> [Given instruction]: Transcribe the listing word for word.

Saved data entries
>> Begin

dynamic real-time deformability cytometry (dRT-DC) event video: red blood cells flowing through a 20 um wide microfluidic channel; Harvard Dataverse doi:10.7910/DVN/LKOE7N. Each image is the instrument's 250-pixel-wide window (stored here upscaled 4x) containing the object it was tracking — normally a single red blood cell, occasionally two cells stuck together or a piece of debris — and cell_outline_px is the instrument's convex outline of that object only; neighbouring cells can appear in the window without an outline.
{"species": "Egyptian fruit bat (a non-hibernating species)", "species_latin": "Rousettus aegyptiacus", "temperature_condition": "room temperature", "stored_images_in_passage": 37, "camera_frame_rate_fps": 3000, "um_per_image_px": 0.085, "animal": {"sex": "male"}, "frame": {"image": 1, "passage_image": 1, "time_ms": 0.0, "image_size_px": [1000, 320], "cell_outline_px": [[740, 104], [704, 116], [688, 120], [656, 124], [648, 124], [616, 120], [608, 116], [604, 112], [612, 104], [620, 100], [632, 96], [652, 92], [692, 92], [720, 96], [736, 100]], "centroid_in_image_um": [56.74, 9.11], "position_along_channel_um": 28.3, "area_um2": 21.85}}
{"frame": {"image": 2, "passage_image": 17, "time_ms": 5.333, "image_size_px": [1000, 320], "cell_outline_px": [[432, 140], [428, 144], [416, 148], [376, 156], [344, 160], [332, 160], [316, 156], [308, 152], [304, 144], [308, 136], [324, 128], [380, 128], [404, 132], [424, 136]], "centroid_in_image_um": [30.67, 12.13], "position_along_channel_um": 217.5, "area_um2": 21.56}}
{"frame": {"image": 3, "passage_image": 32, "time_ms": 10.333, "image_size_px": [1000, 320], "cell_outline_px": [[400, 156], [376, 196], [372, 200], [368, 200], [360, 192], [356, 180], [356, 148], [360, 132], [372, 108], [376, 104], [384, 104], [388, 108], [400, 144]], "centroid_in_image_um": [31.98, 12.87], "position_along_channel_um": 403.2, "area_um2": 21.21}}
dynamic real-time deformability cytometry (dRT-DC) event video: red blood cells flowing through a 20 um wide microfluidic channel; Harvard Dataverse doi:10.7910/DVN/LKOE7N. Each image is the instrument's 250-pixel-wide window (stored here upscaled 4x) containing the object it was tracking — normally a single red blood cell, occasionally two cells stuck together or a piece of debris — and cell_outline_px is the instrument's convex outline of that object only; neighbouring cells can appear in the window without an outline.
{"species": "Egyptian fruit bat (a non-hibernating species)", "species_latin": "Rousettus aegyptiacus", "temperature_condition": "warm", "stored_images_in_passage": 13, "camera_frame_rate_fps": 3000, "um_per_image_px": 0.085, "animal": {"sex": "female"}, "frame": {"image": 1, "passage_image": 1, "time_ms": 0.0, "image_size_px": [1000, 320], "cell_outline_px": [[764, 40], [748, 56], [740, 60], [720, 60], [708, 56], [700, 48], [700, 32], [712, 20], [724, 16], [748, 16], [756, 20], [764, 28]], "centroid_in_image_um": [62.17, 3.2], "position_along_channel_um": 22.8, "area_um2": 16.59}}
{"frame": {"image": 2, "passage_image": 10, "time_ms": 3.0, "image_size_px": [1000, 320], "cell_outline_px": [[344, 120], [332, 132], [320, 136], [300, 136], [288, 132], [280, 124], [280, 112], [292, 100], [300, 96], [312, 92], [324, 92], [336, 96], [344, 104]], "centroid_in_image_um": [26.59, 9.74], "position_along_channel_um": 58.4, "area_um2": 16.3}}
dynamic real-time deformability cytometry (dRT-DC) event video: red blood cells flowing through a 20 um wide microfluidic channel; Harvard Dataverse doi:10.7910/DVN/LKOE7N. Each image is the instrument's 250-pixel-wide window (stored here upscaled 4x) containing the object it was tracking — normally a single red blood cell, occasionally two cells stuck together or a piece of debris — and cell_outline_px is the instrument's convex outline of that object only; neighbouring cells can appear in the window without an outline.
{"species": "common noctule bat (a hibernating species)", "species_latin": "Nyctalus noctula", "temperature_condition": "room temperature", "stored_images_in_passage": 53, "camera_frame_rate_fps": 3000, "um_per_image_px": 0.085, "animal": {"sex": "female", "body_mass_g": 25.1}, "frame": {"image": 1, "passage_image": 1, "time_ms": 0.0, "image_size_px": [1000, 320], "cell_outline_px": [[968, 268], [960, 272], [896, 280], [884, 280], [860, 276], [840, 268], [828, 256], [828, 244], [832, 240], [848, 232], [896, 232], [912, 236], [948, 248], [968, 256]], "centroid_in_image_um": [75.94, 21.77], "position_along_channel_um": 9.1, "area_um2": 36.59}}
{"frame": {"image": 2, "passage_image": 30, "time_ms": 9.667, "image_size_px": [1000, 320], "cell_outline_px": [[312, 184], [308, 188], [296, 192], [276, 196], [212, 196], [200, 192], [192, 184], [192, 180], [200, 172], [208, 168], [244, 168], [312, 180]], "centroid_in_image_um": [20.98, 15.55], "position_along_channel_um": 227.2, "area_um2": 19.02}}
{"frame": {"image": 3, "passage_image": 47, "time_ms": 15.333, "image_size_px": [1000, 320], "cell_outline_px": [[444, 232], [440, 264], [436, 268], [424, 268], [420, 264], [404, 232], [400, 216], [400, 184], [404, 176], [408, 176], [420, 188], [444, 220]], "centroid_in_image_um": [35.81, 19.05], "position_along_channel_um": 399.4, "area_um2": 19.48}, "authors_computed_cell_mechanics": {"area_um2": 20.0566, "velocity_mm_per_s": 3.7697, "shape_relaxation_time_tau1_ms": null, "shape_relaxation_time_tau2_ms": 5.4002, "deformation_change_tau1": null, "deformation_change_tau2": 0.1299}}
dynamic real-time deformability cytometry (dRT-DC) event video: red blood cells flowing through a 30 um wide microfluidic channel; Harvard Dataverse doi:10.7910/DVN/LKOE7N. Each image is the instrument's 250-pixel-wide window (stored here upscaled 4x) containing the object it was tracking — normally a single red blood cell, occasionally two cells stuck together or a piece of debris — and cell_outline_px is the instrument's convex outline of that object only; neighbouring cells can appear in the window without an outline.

>> End

> [Written answer]:
dynamic real-time deformability cytometry (dRT-DC) event video: red blood cells flowing through a 20 um wide microfluidic channel; Harvard Dataverse doi:10.7910/DVN/LKOE7N. Each image is the instrument's 250-pixel-wide window (stored here upscaled 4x) containing the object it was tracking — normally a single red blood cell, occasionally two cells stuck together or a piece of debris — and cell_outline_px is the instrument's convex outline of that object only; neighbouring cells can appear in the window without an outline.
{"species": "Egyptian fruit bat (a non-hibernating species)", "species_latin": "Rousettus aegyptiacus", "temperature_condition": "room temperature", "stored_images_in_passage": 37, "camera_frame_rate_fps": 3000, "um_per_image_px": 0.085, "animal": {"sex": "male"}, "frame": {"image": 1, "passage_image": 1, "time_ms": 0.0, "image_size_px": [1000, 320], "cell_outline_px": [[740, 104], [704, 116], [688, 120], [656, 124], [648, 124], [616, 120], [608, 116], [604, 112], [612, 104], [620, 100], [632, 96], [652, 92], [692, 92], [720, 96], [736, 100]], "centroid_in_image_um": [56.74, 9.11], "position_along_channel_um": 28.3, "area_um2": 21.85}}
{"frame": {"image": 2, "passage_image": 17, "time_ms": 5.333, "image_size_px": [1000, 320], "cell_outline_px": [[432, 140], [428, 144], [416, 148], [376, 156], [344, 160], [332, 160], [316, 156], [308, 152], [304, 144], [308, 136], [324, 128], [380, 128], [404, 132], [424, 136]], "centroid_in_image_um": [30.67, 12.13], "position_along_channel_um": 217.5, "area_um2": 21.56}}
{"frame": {"image": 3, "passage_image": 32, "time_ms": 10.333, "image_size_px": [1000, 320], "cell_outline_px": [[400, 156], [376, 196], [372, 200], [368, 200], [360, 192], [356, 180], [356, 148], [360, 132], [372, 108], [376, 104], [384, 104], [388, 108], [400, 144]], "centroid_in_image_um": [31.98, 12.87], "position_along_channel_um": 403.2, "area_um2": 21.21}}
dynamic real-time deformability cytometry (dRT-DC) event video: red blood cells flowing through a 20 um wide microfluidic channel; Harvard Dataverse doi:10.7910/DVN/LKOE7N. Each image is the instrument's 250-pixel-wide window (stored here upscaled 4x) containing the object it was tracking — normally a single red blood cell, occasionally two cells stuck together or a piece of debris — and cell_outline_px is the instrument's convex outline of that object only; neighbouring cells can appear in the window without an outline.
{"species": "Egyptian fruit bat (a non-hibernating species)", "species_latin": "Rousettus aegyptiacus", "temperature_condition": "warm", "stored_images_in_passage": 13, "camera_frame_rate_fps": 3000, "um_per_image_px": 0.085, "animal": {"sex": "female"}, "frame": {"image": 1, "passage_image": 1, "time_ms": 0.0, "image_size_px": [1000, 320], "cell_outline_px": [[764, 40], [748, 56], [740, 60], [720, 60], [708, 56], [700, 48], [700, 32], [712, 20], [724, 16], [748, 16], [756, 20], [764, 28]], "centroid_in_image_um": [62.17, 3.2], "position_along_channel_um": 22.8, "area_um2": 16.59}}
{"frame": {"image": 2, "passage_image": 10, "time_ms": 3.0, "image_size_px": [1000, 320], "cell_outline_px": [[344, 120], [332, 132], [320, 136], [300, 136], [288, 132], [280, 124], [280, 112], [292, 100], [300, 96], [312, 92], [324, 92], [336, 96], [344, 104]], "centroid_in_image_um": [26.59, 9.74], "position_along_channel_um": 58.4, "area_um2": 16.3}}
dynamic real-time deformability cytometry (dRT-DC) event video: red blood cells flowing through a 20 um wide microfluidic channel; Harvard Dataverse doi:10.7910/DVN/LKOE7N. Each image is the instrument's 250-pixel-wide window (stored here upscaled 4x) containing the object it was tracking — normally a single red blood cell, occasionally two cells stuck together or a piece of debris — and cell_outline_px is the instrument's convex outline of that object only; neighbouring cells can appear in the window without an outline.
{"species": "common noctule bat (a hibernating species)", "species_latin": "Nyctalus noctula", "temperature_condition": "room temperature", "stored_images_in_passage": 53, "camera_frame_rate_fps": 3000, "um_per_image_px": 0.085, "animal": {"sex": "female", "body_mass_g": 25.1}, "frame": {"image": 1, "passage_image": 1, "time_ms": 0.0, "image_size_px": [1000, 320], "cell_outline_px": [[968, 268], [960, 272], [896, 280], [884, 280], [860, 276], [840, 268], [828, 256], [828, 244], [832, 240], [848, 232], [896, 232], [912, 236], [948, 248], [968, 256]], "centroid_in_image_um": [75.94, 21.77], "position_along_channel_um": 9.1, "area_um2": 36.59}}
{"frame": {"image": 2, "passage_image": 30, "time_ms": 9.667, "image_size_px": [1000, 320], "cell_outline_px": [[312, 184], [308, 188], [296, 192], [276, 196], [212, 196], [200, 192], [192, 184], [192, 180], [200, 172], [208, 168], [244, 168], [312, 180]], "centroid_in_image_um": [20.98, 15.55], "position_along_channel_um": 227.2, "area_um2": 19.02}}
{"frame": {"image": 3, "passage_image": 47, "time_ms": 15.333, "image_size_px": [1000, 320], "cell_outline_px": [[444, 232], [440, 264], [436, 268], [424, 268], [420, 264], [404, 232], [400, 216], [400, 184], [404, 176], [408, 176], [420, 188], [444, 220]], "centroid_in_image_um": [35.81, 19.05], "position_along_channel_um": 399.4, "area_um2": 19.48}, "authors_computed_cell_mechanics": {"area_um2": 20.0566, "velocity_mm_per_s": 3.7697, "shape_relaxation_time_tau1_ms": null, "shape_relaxation_time_tau2_ms": 5.4002, "deformation_change_tau1": null, "deformation_change_tau2": 0.1299}}
dynamic real-time deformability cytometry (dRT-DC) event video: red blood cells flowing through a 30 um wide microfluidic channel; Harvard Dataverse doi:10.7910/DVN/LKOE7N. Each image is the instrument's 250-pixel-wide window (stored here upscaled 4x) containing the object it was tracking — normally a single red blood cell, occasionally two cells stuck together or a piece of debris — and cell_outline_px is the instrument's convex outline of that object only; neighbouring cells can appear in the window without an outline.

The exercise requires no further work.